Before you go out drinking, ask yourself if the consequences are really worth it.

Illegal drugs are generally slightly harder to come by than alcohol, but not impossible. It may be very tempting to try something to give your night a boost.

This is a temptation best avoided.

The effects of many drugs are far more severe than is popularly supposed, and a bad reaction can happen to anyone.

Worse, many drugs available on the streets have been adulterated to increase the profit to dealers. You therefore have NO IDEA what exactly you are consuming, or its likely effect.

It is difficult to ‘JUST SAY NO!’, as the 1980s anti-drugs campaign suggested, especially when ‘peer pressure’ is involved. However, the long-term consequences mean that it is worth doing.

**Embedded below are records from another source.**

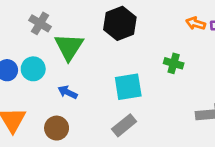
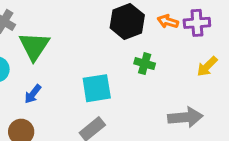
black hexagon: (120, 23) -> (127, 21), moved
blue arrow: (68, 92) -> (33, 94), turned -78

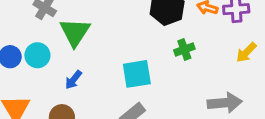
green cross: (145, 64) -> (184, 49), turned -36

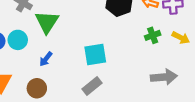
green cross: (184, 49) -> (153, 35), moved
yellow arrow: (246, 52) -> (181, 38), turned -108

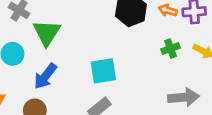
blue arrow: (46, 59) -> (45, 76), size x1.5

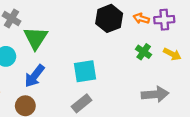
green cross: (170, 49) -> (144, 52), turned -35

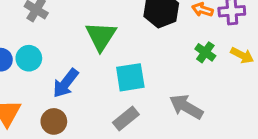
green triangle: (36, 38) -> (101, 36), moved
gray arrow: (155, 94) -> (186, 107), moved, turned -145

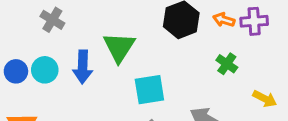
yellow arrow: (242, 55) -> (265, 99), moved
blue arrow: (66, 83) -> (83, 67), moved, turned -36

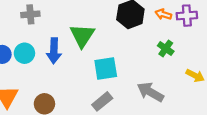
gray cross: (52, 20) -> (30, 14), turned -36

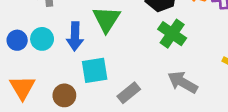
green cross: (166, 48) -> (172, 34), moved, size x1.5
cyan square: (106, 69) -> (95, 70), moved

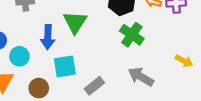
cyan circle: (42, 39) -> (19, 56), moved

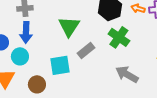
blue arrow: (48, 37) -> (26, 32), moved
gray rectangle: (94, 86) -> (86, 50), moved

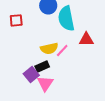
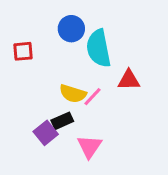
yellow semicircle: (49, 48) -> (73, 94), turned 30
pink triangle: (45, 83) -> (89, 146), moved

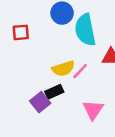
yellow semicircle: (73, 94) -> (63, 69), turned -35
pink triangle: (89, 146) -> (93, 110), moved

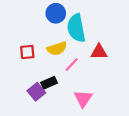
red square: (21, 32) -> (27, 52), moved
yellow semicircle: (63, 69) -> (57, 49), moved

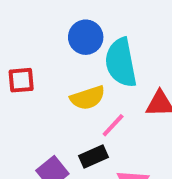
red square: (27, 52) -> (21, 80), moved
black rectangle: (49, 83) -> (93, 157), moved

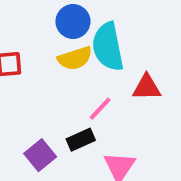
yellow semicircle: (88, 98) -> (75, 58), moved

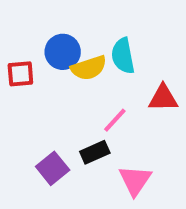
blue circle: (73, 21) -> (63, 52), moved
cyan semicircle: (108, 47) -> (123, 56), size x0.7

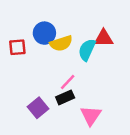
cyan semicircle: (123, 56) -> (87, 50), moved, turned 35
red triangle: (163, 98) -> (104, 38), moved
pink line: (115, 120) -> (68, 82), moved

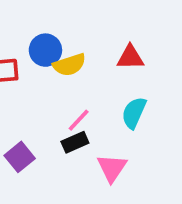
cyan semicircle: (87, 50) -> (134, 113), moved
purple square: (38, 108) -> (20, 157), moved

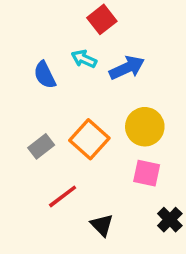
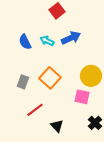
cyan arrow: (84, 59) -> (47, 41), moved
yellow circle: (145, 127) -> (91, 76), moved
gray rectangle: (41, 146) -> (23, 82), turned -32

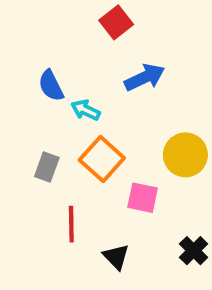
cyan arrow: (47, 41) -> (86, 110), moved
pink square: (82, 97) -> (143, 198), moved
red line: (35, 110) -> (71, 224), turned -54

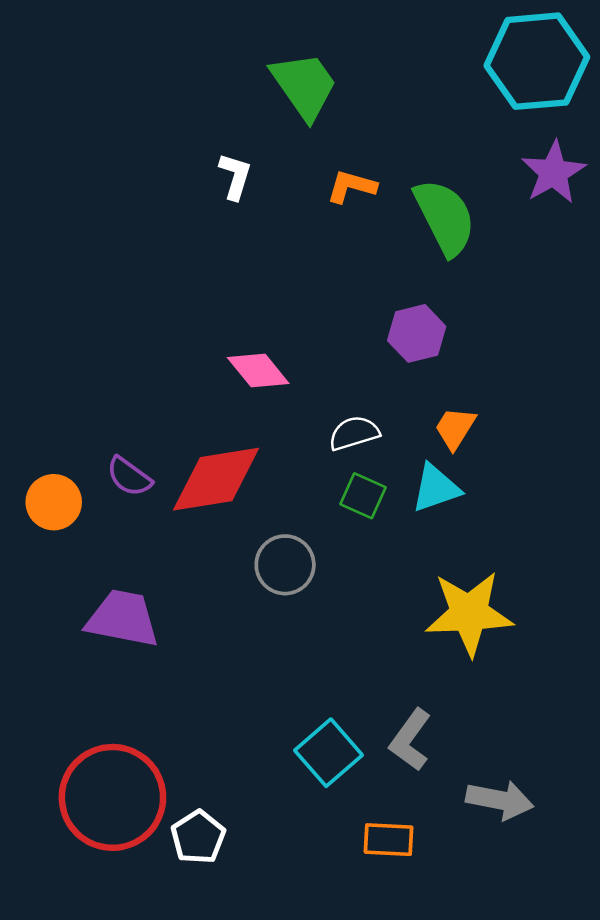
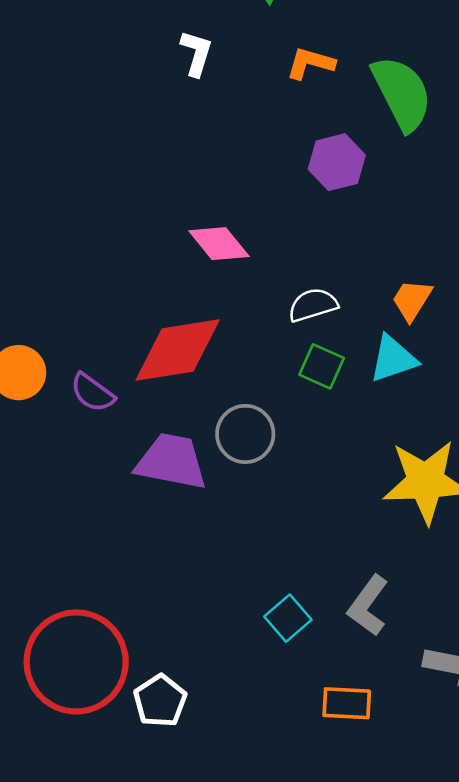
purple hexagon: (417, 333) -> (337, 162), moved
purple semicircle: (129, 477) -> (92, 393), moved
purple trapezoid: (123, 618) -> (171, 462), moved
cyan square: (328, 753) -> (288, 618), size x0.7

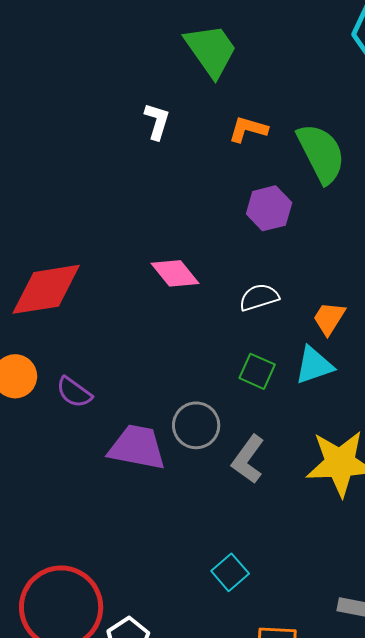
white semicircle: (313, 305) -> (259, 297), moved
red diamond: (178, 350) -> (46, 289), moved
gray L-shape: (368, 606) -> (248, 459), moved

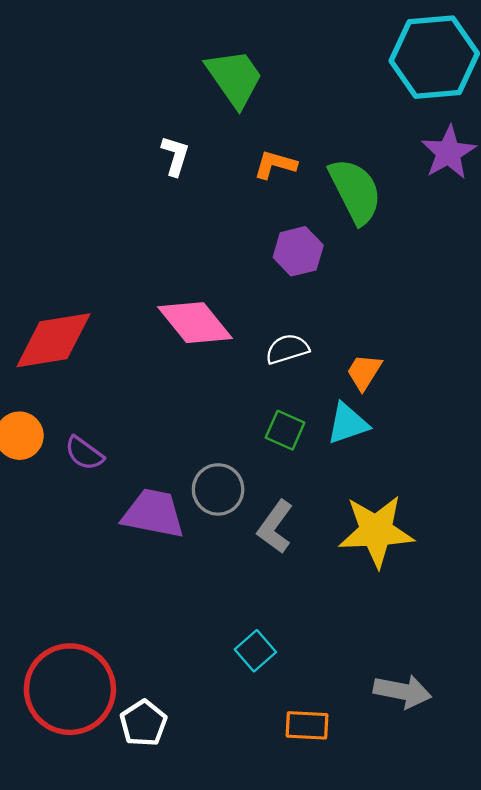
pink diamond: (175, 273) -> (195, 323), size x1.4

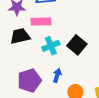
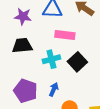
pink rectangle: (41, 21) -> (65, 35), moved
purple pentagon: (29, 81) -> (26, 91), turned 30

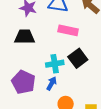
cyan cross: (51, 59) -> (55, 64), moved

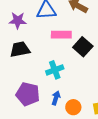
black square: (78, 58) -> (83, 47), moved
blue arrow: (52, 83) -> (56, 98), moved

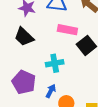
black trapezoid: (20, 49) -> (24, 37), turned -135

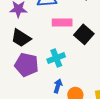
purple pentagon: (24, 82) -> (27, 65), moved

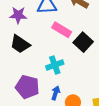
pink rectangle: (62, 23) -> (62, 30), turned 30
purple pentagon: (27, 65) -> (27, 87), moved

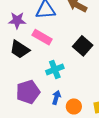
pink rectangle: (62, 30) -> (42, 37), moved
purple pentagon: (27, 87) -> (28, 92), turned -30

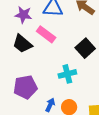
cyan cross: (55, 69) -> (67, 74), moved
blue arrow: (56, 97) -> (50, 105), moved

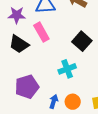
pink rectangle: (46, 34) -> (41, 32), turned 30

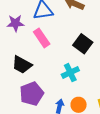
black trapezoid: (19, 44) -> (22, 65), moved

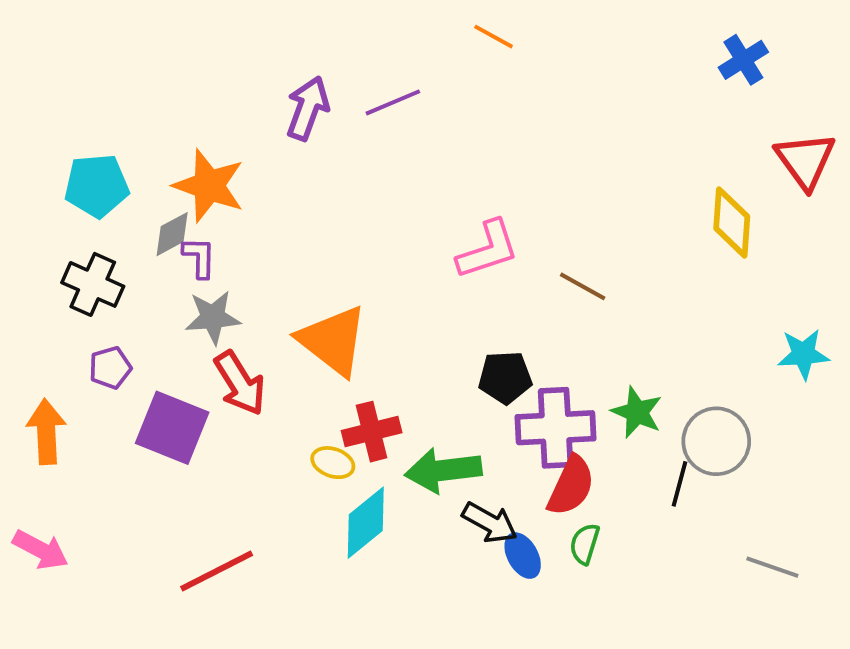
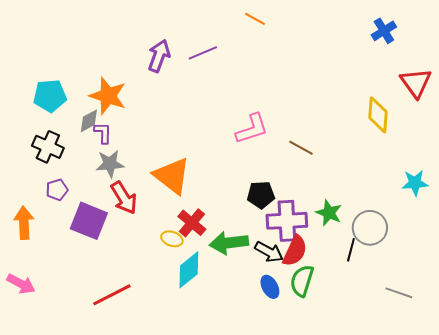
red cross: (372, 432) -> (192, 223), turned -36
black arrow: (490, 523) -> (269, 252), moved
green semicircle: (585, 544) -> (302, 281), size x1.5

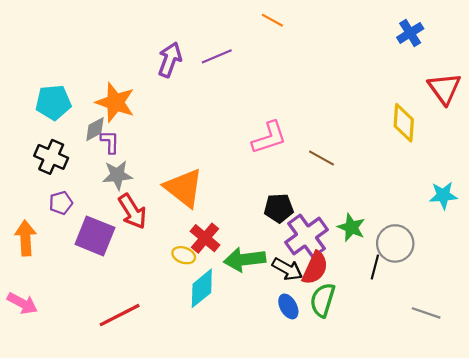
purple cross: (287, 221) -> (307, 236), turned -33

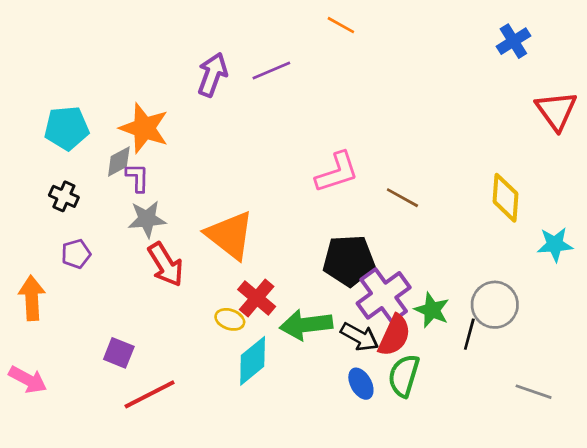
yellow diamond: (404, 123) -> (505, 198), moved
black cross: (51, 157) -> (64, 196), size x0.7
black pentagon: (279, 208) -> (349, 261), size x1.4
green star: (351, 227) -> (432, 310), moved
purple square: (95, 236) -> (119, 353), moved, size x0.6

You may find it helpful to read our page on Peer Resistance Skills if you are finding it hard to resist peer pressure.

Remember: You Are Not Alone!

As you move through your teenage years, you are becoming more independent.

This is something you want; it’s also something that your parents and other adults around you will be encouraging.

However, it doesn’t mean that you have to manage everything alone.

Your parents, teachers, youth leaders, and other adults are all good sources of help, if you need it. They have been through adolescence themselves, and many of them also have a lot of experience of helping young people.

If you need help, don’t be afraid to ask for it. Help is always available—but only if you ask.

A key skill in adulthood is knowing when to ask for help. It is worth starting to develop that skill now.

Help from outside


If you don’t feel that you have anyone you can ask for help, because there are no trusted adults in your life, many countries and charities provide anonymous helplines or online chat options. These are staffed by volunteers or staff who are trained in how to respond to people who need help. They will not judge you, and they will help you to find the help you need.

In the UK, these include:

  • SHOUT (text ‘SHOUT’ to 85258) for anyone struggling to cope.
  • Childline (call 0800 1111), for help and advice for young people of all ages.
  • FRANK (call 0300 123 6600, text 82111 or visit talktofrank.com) for advice about drugs.
  • Samaritans (call 116 123, email jo@samaritans.org or visit samaritans.org) for support or to talk/text to someone at any time.

If you prefer to talk to someone your own age, you can use Teenage Helpline, where trained ‘peer mentors’ will talk to you about anything that’s bothering you (teenagehelpline.org.uk).